Urza's Saga / ウルザの物語
エンチャント 土地 — ウルザの(Urza's) 英雄譚(Saga)
I ― ウルザの物語は「(T):(◇)を加える。」を得る。
II ― ウルザの物語は「(2),(T):『このクリーチャーは、あなたがコントロールしているアーティファクト1つにつき+1/+1の修整を受ける。』を持つ無色の0/0の構築物アーティファクト・クリーチャー・トークン1体を生成する。」を得る。
III ― あなたのライブラリーからマナ・コストが(0)か(1)のアーティファクト・カード1枚を探し、戦場に出す。その後、ライブラリーを切り直す。
モダンホライゾン2で登場した、初の英雄譚の土地にしてエンチャント土地。
過去にウルザズ・サーガというカードセットがあり、土地にUrza'sという種別があるのと引っ掛けたユニークな名前ネタが元。
……なのだが、日本語だとウルザズ・サーガ成分は消えてるしカード名とサブタイプでも訳が違ったり色々と台無しになっている。
はじめての「起動型能力を持った英雄譚」かつ「エンチャント・土地」であるため挙動が少々ややこしく、公式に調整不足が認められている危険物。
例を挙げると「第3章の能力が誘発している最中にも1章や2章の起動型能力は使用できる」「同タイミングで《演劇の舞台/Thespian's Stage》でコピーすると1章と2章の能力を持ち自壊しない土地になる」「《血染めの月/Blood Moon》などで能力を失うと即座に生け贄に捧げられる」などなど。
エンチャント土地でありながらアーティファクト関連の効果ばかりなことと、いつ禁止になってもおかしくない代物であるところまでウルザズ・サーガのそれを再現している。
Long List of the Ents / エントの長い名簿 (緑)
エンチャント — 英雄譚(Saga)
I,II,III,IV,V,VI ― エントの長い名簿に記録されていないクリーチャー・タイプ1つを記録する。このターン、あなたが次にそのタイプのクリーチャー呪文を唱えたとき、そのクリーチャーは追加で+1/+1カウンター1個が置かれた状態で戦場に出る。
指輪物語の一節が英雄譚になった。同じテキストが6ターンに渡って続くという、最軽量にして最長の英雄譚。実物を見た時のインパクトがすごい。

#### [取り組む課題 A]
カード解説のうち「例を挙げると」で始まる段落を、主な事実を残したまま箇条書きに書き直してください。
#### [取り組む課題 B]
カード解説から、「I ― ウルザの物語は「(T):(◇)を加える。」を得る。」を含む語句で始まり「不足が認められている危険物。」で終わる部分を、一字も変えずにそのまま書き写してください。
項目はカード解説とは関係のない別の資料です。

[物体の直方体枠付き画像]
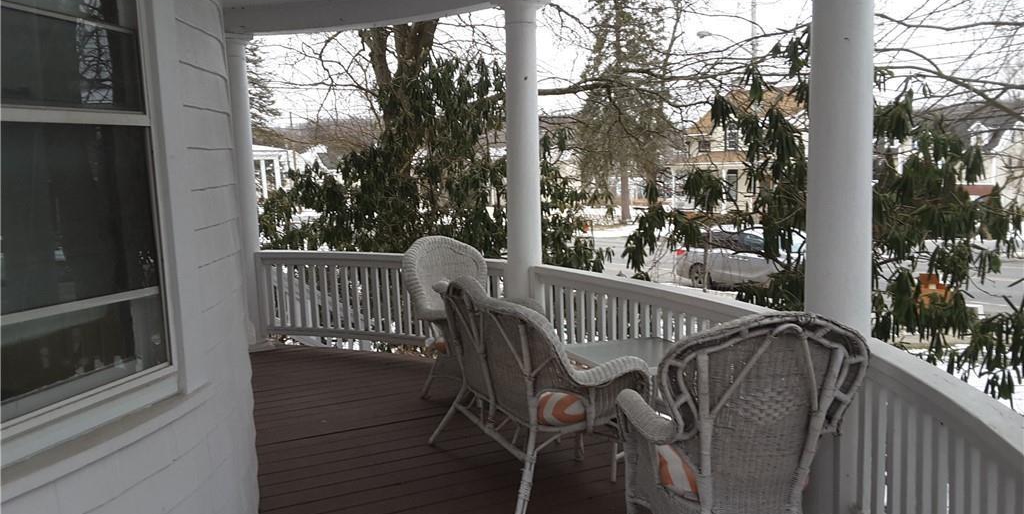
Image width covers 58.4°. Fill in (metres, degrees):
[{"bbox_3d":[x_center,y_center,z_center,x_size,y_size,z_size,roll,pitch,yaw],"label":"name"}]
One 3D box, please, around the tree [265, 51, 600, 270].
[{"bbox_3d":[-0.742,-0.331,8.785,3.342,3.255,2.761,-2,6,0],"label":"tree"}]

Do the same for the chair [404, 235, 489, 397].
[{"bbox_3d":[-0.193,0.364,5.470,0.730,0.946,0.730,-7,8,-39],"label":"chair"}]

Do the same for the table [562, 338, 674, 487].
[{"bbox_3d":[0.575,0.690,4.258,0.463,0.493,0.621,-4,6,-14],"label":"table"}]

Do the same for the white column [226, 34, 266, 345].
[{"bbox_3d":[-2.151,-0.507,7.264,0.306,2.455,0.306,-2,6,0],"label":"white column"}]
--
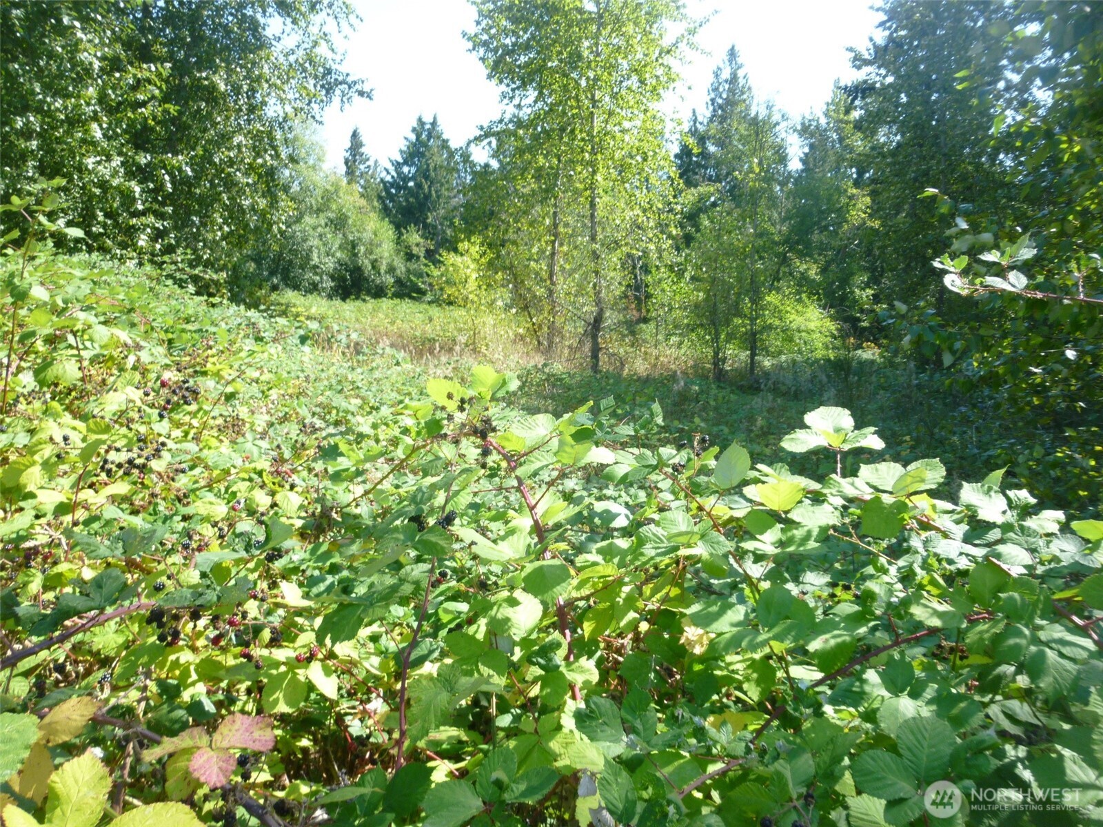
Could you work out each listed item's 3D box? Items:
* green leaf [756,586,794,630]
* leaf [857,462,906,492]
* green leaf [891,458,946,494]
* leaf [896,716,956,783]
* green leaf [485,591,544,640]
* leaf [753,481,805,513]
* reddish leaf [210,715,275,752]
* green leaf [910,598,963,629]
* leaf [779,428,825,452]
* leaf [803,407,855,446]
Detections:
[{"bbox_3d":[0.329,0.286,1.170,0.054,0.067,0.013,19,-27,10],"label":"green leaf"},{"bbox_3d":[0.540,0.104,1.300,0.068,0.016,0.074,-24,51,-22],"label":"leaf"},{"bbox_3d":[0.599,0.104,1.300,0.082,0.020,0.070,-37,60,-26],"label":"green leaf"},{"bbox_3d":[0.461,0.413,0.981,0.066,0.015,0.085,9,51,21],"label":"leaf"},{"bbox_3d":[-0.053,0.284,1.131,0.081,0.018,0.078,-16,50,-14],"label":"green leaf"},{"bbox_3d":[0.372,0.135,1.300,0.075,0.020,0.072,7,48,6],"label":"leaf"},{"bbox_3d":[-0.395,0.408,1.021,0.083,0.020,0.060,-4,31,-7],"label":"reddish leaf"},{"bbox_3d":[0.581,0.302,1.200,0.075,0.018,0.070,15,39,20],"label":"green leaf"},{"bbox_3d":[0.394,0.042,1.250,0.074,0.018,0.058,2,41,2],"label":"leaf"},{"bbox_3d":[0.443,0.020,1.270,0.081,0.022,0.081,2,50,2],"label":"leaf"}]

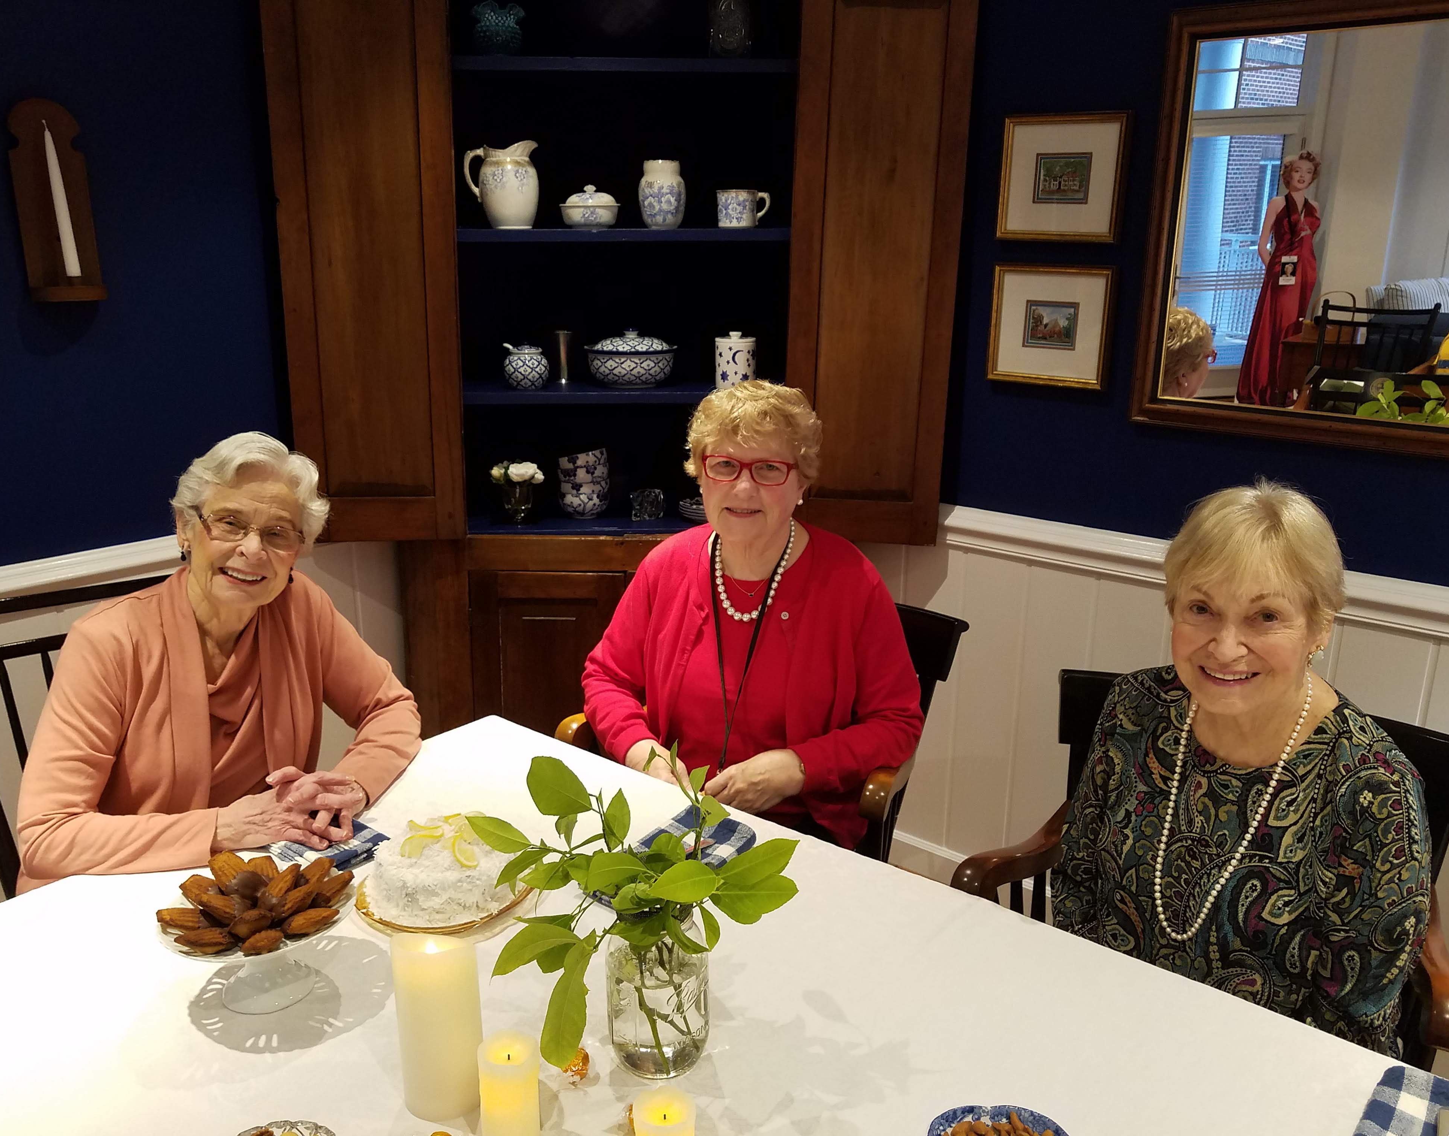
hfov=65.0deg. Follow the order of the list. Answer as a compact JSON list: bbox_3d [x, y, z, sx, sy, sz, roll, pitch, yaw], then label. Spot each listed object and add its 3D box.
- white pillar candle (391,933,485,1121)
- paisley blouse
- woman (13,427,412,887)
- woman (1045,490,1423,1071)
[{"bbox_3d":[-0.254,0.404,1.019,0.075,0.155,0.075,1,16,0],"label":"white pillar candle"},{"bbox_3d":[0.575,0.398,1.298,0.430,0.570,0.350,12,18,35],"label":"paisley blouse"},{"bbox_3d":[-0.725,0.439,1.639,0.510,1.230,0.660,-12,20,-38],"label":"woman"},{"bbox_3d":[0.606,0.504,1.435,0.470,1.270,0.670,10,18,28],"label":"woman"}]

#### [解答の出力 A]
- 第3章の能力が誘発している最中にも、1章や2章の起動型能力を使用できる。
- 同タイミングで《演劇の舞台/Thespian's Stage》でコピーすると、1章と2章の能力を持ち自壊しない土地になる。
- 《血染めの月/Blood Moon》などで能力を失うと、即座に生け贄に捧げられる。

#### [解答の出力 B]
I ― ウルザの物語は「(T):(◇)を加える。」を得る。
II ― ウルザの物語は「(2),(T):『このクリーチャーは、あなたがコントロールしているアーティファクト1つにつき+1/+1の修整を受ける。』を持つ無色の0/0の構築物アーティファクト・クリーチャー・トークン1体を生成する。」を得る。
III ― あなたのライブラリーからマナ・コストが(0)か(1)のアーティファクト・カード1枚を探し、戦場に出す。その後、ライブラリーを切り直す。
モダンホライゾン2で登場した、初の英雄譚の土地にしてエンチャント土地。
過去にウルザズ・サーガというカードセットがあり、土地にUrza'sという種別があるのと引っ掛けたユニークな名前ネタが元。
……なのだが、日本語だとウルザズ・サーガ成分は消えてるしカード名とサブタイプでも訳が違ったり色々と台無しになっている。
はじめての「起動型能力を持った英雄譚」かつ「エンチャント・土地」であるため挙動が少々ややこしく、公式に調整不足が認められている危険物。